#### TASK STATEMENT:
Copy out the lines of the items from the one containing "Satakunnan Rakennekuivaus Oy" through the one containing "toimisto@rakennekuivaus.fi", keeping each line as it appears.

#### SUPPLIED MATERIAL:
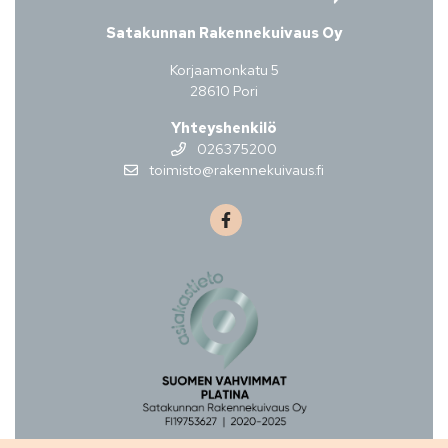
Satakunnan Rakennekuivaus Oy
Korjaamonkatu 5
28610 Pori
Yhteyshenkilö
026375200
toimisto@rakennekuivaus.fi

---

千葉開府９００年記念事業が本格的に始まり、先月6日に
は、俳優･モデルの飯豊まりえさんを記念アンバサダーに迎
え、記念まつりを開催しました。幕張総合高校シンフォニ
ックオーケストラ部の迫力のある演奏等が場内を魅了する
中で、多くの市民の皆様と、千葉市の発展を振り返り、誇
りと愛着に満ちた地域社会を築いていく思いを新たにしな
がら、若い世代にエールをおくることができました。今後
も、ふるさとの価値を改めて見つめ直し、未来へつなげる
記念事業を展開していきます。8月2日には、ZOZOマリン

---

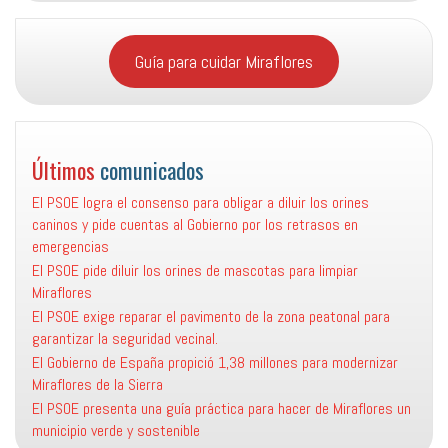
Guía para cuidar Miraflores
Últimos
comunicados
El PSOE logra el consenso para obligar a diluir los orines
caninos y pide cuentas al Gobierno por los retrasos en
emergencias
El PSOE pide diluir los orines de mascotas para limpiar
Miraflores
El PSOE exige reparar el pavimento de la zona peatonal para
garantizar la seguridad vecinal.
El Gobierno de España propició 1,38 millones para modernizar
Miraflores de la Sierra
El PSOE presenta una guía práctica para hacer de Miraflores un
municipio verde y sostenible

#### ANSWER BOX:
Satakunnan Rakennekuivaus Oy
Korjaamonkatu 5
28610 Pori
Yhteyshenkilö
026375200
toimisto@rakennekuivaus.fi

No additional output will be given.